How to Make Your Memoir a Page Turner
June 14, 2018
4 PM PDT 5 PM MDT 6 PM CDT 7 PM EDT
Author of I’m the One Who Got Away
I’m the One Who Got Away is a life-affirming, recovery story about having the courage to become both safe enough and vulnerable enough to love and be loved. As one reader said, “it’s a coming of age story — middle age.” The Los Angeles Review of Books review said it this way: “In I’m the One Who Got Away, Jarrell has composed a collage of the people she used to be, to create a portrait of the woman she is — self-aware and unafraid. She gives the rest of us approaching our 50s hope that the best is yet to come.”
I am an essayist and memoirist who began as a fiction writer. To many, my memoir reads like a novel and that was my goal. As Allison Green (The Ghosts Who Travel with Me: A Literary Pilgrimage through Brautigan’s America) stated in a piece for the Brevity Magazine blog: “I found that creative nonfiction was the home I didn’t know I needed. It provided structure and focus. Now I liken it to form poetry; the truth as I remember it constrains the writing in the same way the sonnet form constrains writing. Unexpectedly, that constraint fosters innovation and surprise. It frees rather than limits.” I’ve been a storyteller and writer all my life. Thus far, memoir is where I feel most alive as a writer. This particular story had been in me for a long time — part of it was something I grew up with but as an adult new experiences made deeper meaning out of the original story.

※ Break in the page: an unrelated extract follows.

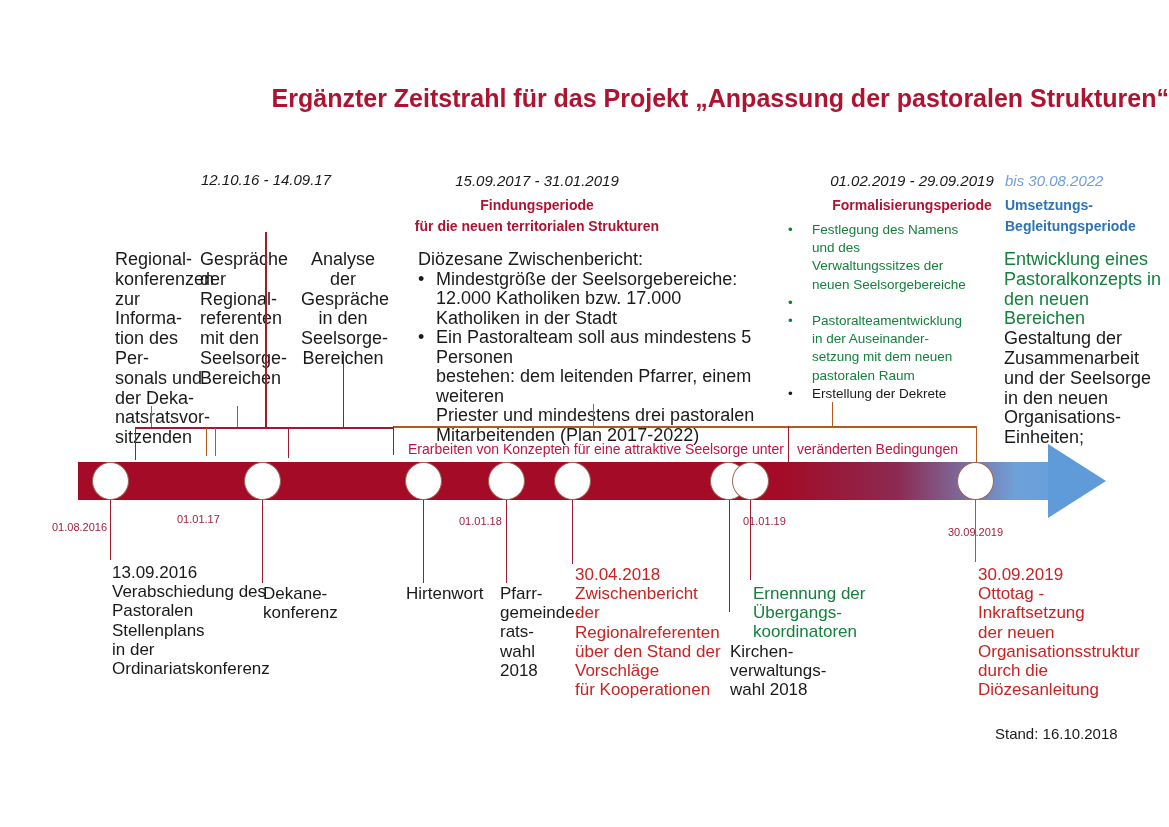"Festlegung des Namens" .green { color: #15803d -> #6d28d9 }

“Page turner” and “riveting” are two of the ways many readers have described I’m the One Who Got Away. I didn’t anticipate this reaction and have thought a lot about what accounts for it. While I can’t guarantee a formula for a page-turner I believe I understand the elements that have compelled readers to keep reading: surprising opening, overall structure, scene and dialogue, character development (many readers have said they root for every character even the “bad” ones), and length.
You will gain/learn from Andrea’s presentation:
- The pros and cons of chronology.
- The importance of scene and dialogue.
- How to create a cohesive whole from episodes.
- What to do if you weren’t actually there.
- Tips on creating complex characters.
Andrea Jarrell’s debut memoir “I’m the One Who Got Away” was named one of the Best Books of 2017 by Kirkus Reviews and was nominated for a National Book Critics Circle Award. Jarrell’s essays have appeared in the New York Times “Modern Love” column, Harper’s Bazaar, Literary Hub, Narrative Magazine, the Washington Post, and many other sites, journals, and anthologies.